Do have a social media policy. This document should outline what is and isn’t acceptable for employees to discuss online, as well as guidelines for attribution and disclosure. Any employee who represents your company (and that can be as simple as listing an employer in a LinkedIn profile) should be required to sign this policy.
Chris Boudreaux, co-author of The Most Powerful Brand on Earth, has assembled an outstanding database of social media policies at SocialMediaGovernance.com. A good example to follow is the IBM Social Computing Guidelines. Policies should accentuate the positive. Focus on the benefits of constructive engagement more than on penalties for missteps.
Don’t dictate messages but do offer suggestions. It’s perfectly okay to provide sample tweets and hashtags, but avoid enforcing rigid rules on how people share information.
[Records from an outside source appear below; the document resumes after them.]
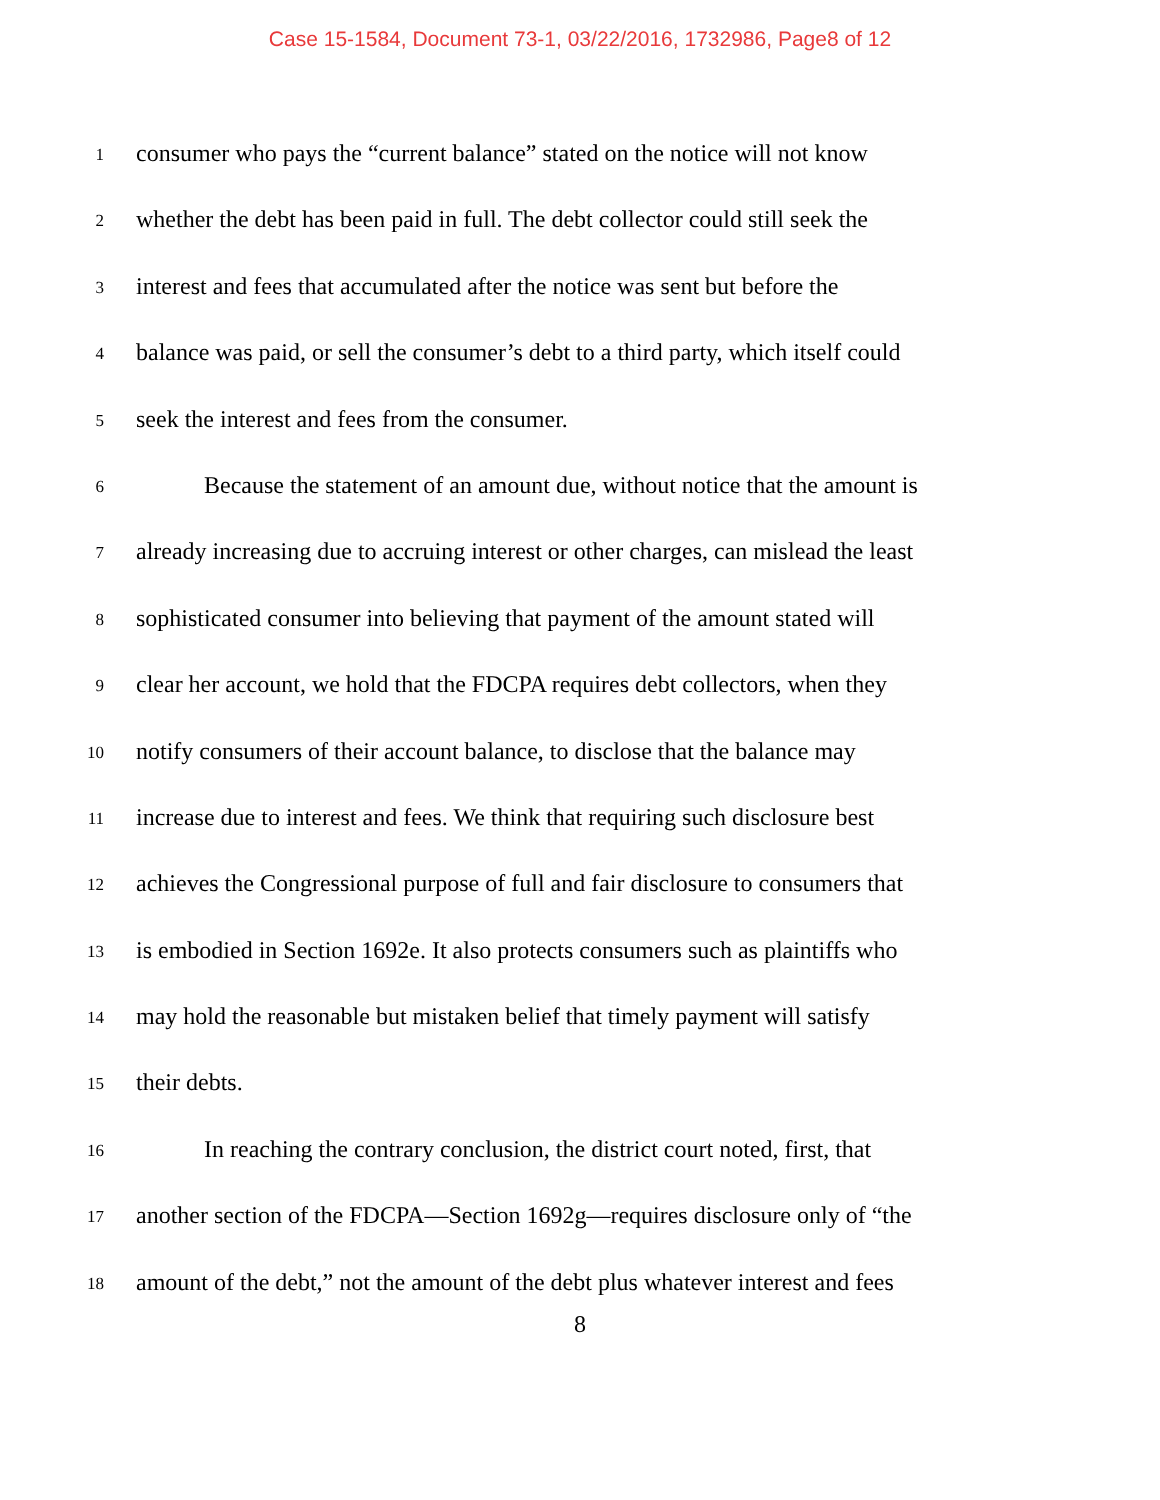Case 15-1584, Document 73-1, 03/22/2016, 1732986, Page8 of 12
1 consumer who pays the “current balance” stated on the notice will not know
2 whether the debt has been paid in full. The debt collector could still seek the
3 interest and fees that accumulated after the notice was sent but before the
4 balance was paid, or sell the consumer’s debt to a third party, which itself could
5 seek the interest and fees from the consumer.
6 Because the statement of an amount due, without notice that the amount is
7 already increasing due to accruing interest or other charges, can mislead the least
8 sophisticated consumer into believing that payment of the amount stated will
9 clear her account, we hold that the FDCPA requires debt collectors, when they
10 notify consumers of their account balance, to disclose that the balance may
11 increase due to interest and fees. We think that requiring such disclosure best
12 achieves the Congressional purpose of full and fair disclosure to consumers that
13 is embodied in Section 1692e. It also protects consumers such as plaintiffs who
14 may hold the reasonable but mistaken belief that timely payment will satisfy
15 their debts.
16 In reaching the contrary conclusion, the district court noted, first, that
17 another section of the FDCPA—Section 1692g—requires disclosure only of “the
18 amount of the debt,” not the amount of the debt plus whatever interest and fees
8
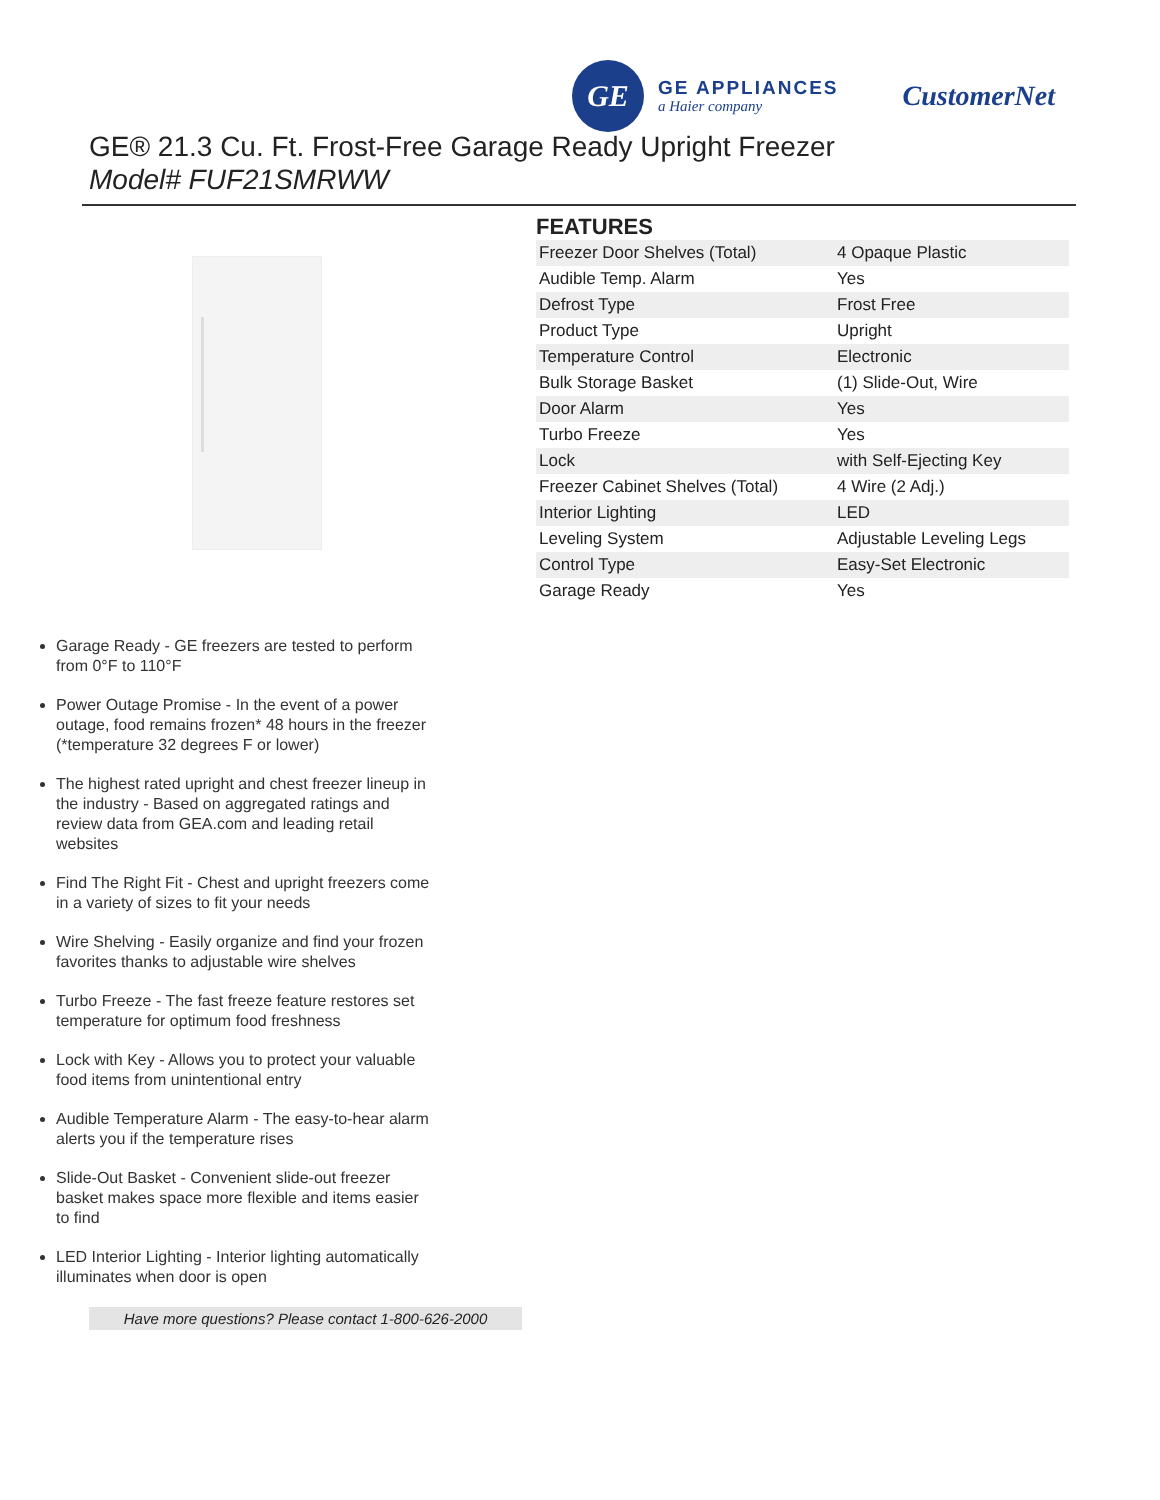GE
GE APPLIANCES
a Haier company
CustomerNet
GE® 21.3 Cu. Ft. Frost-Free Garage Ready Upright Freezer
Model# FUF21SMRWW
FEATURES
| Freezer Door Shelves (Total) | 4 Opaque Plastic |
| Audible Temp. Alarm | Yes |
| Defrost Type | Frost Free |
| Product Type | Upright |
| Temperature Control | Electronic |
| Bulk Storage Basket | (1) Slide-Out, Wire |
| Door Alarm | Yes |
| Turbo Freeze | Yes |
| Lock | with Self-Ejecting Key |
| Freezer Cabinet Shelves (Total) | 4 Wire (2 Adj.) |
| Interior Lighting | LED |
| Leveling System | Adjustable Leveling Legs |
| Control Type | Easy-Set Electronic |
| Garage Ready | Yes |
Garage Ready - GE freezers are tested to perform from 0°F to 110°F
Power Outage Promise - In the event of a power outage, food remains frozen* 48 hours in the freezer (*temperature 32 degrees F or lower)
The highest rated upright and chest freezer lineup in the industry - Based on aggregated ratings and review data from GEA.com and leading retail websites
Find The Right Fit - Chest and upright freezers come in a variety of sizes to fit your needs
Wire Shelving - Easily organize and find your frozen favorites thanks to adjustable wire shelves
Turbo Freeze - The fast freeze feature restores set temperature for optimum food freshness
Lock with Key - Allows you to protect your valuable food items from unintentional entry
Audible Temperature Alarm - The easy-to-hear alarm alerts you if the temperature rises
Slide-Out Basket - Convenient slide-out freezer basket makes space more flexible and items easier to find
LED Interior Lighting - Interior lighting automatically illuminates when door is open
Have more questions? Please contact 1-800-626-2000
Messages are more genuine when expressed in the language of the people sharing them.
Social sharing hubs like Telligent, Postano, Dynamic Signal and GaggleAMP make it easy to post content for people to share, but a simple webpage on your intranet will suffice. The closer you can get to cut-and-paste simplicity, the better results you’ll see.
Do use trackable links. Link-shortening services like Bit.ly and Ow.ly make it possible for you to track the click-through performance of links that you share. Google’s URL Builder does the same thing, and all marketing automation tools have similar functionality. Use them to identify the messages that your colleagues are sharing most effectively.
Don’t force people to participate. Many people are uncomfortable using social networks or don’t want to play the role of company marketer. Respect their wishes. People who are forced to use social media do it badly or may even try to undermine the process. Don’t tempt fate.
Do reward participation but don’t use cash. Promote and celebrate the people who eagerly embrace the advocacy program. Recognize them in internal communications, complement them to their managers retweet and share their content to build their social followings. Point systems and leader boards are okay, but be sure to build in a quality component to recognize originality as well as output. While some companies use financial rewards, I believe that sends the wrong message. People should share because they want to, not because there’s a bonus in it for them.
Do provide ongoing education. Host monthly lunch-and-learns, share links to useful articles and promote the tactics that are working best for your people. Provide a smooth on-ramp for hesitant employees to learn the basics. Promote your high achievers by inviting them to lead educational sessions.
Do test and iterate. Offer several choices of suggested messages and use different tracking links for each. Look for topics, language and attitude that resonates with your audience. Do more of what works.
Do you have an employee or partner advocacy program in place? What’s working for you?